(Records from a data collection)
+ + +

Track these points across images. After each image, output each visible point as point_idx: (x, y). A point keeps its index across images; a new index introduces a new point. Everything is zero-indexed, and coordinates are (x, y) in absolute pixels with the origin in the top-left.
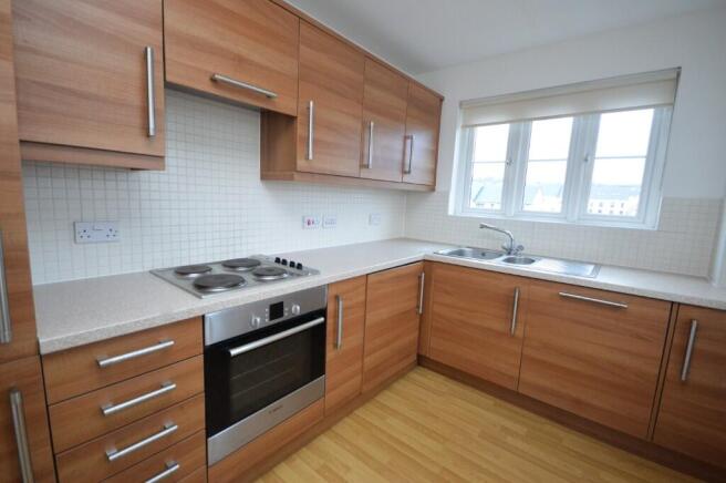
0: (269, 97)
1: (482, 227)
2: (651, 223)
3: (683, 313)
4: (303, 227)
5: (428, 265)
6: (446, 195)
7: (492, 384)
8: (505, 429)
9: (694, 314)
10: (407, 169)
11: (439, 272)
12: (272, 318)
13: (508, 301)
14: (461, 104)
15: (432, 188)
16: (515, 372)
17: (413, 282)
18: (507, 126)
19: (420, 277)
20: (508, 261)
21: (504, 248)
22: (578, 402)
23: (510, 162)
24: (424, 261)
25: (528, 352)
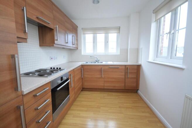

+ + +

• _EXERCISE AIM_: Reproduce every line above word for word, leaving out the pictures.

• _SOLUTION_:
Track these points across images. After each image, output each visible point as point_idx: (x, y). A point keeps its index across images; a new index introduces a new point. Everything is zero-indexed, and coordinates are (x, y) in absolute pixels with the origin in the top-left.
0: (269, 97)
1: (482, 227)
2: (651, 223)
3: (683, 313)
4: (303, 227)
5: (428, 265)
6: (446, 195)
7: (492, 384)
8: (505, 429)
9: (694, 314)
10: (407, 169)
11: (439, 272)
12: (272, 318)
13: (508, 301)
14: (461, 104)
15: (432, 188)
16: (515, 372)
17: (413, 282)
18: (507, 126)
19: (420, 277)
20: (508, 261)
21: (504, 248)
22: (578, 402)
23: (510, 162)
24: (424, 261)
25: (528, 352)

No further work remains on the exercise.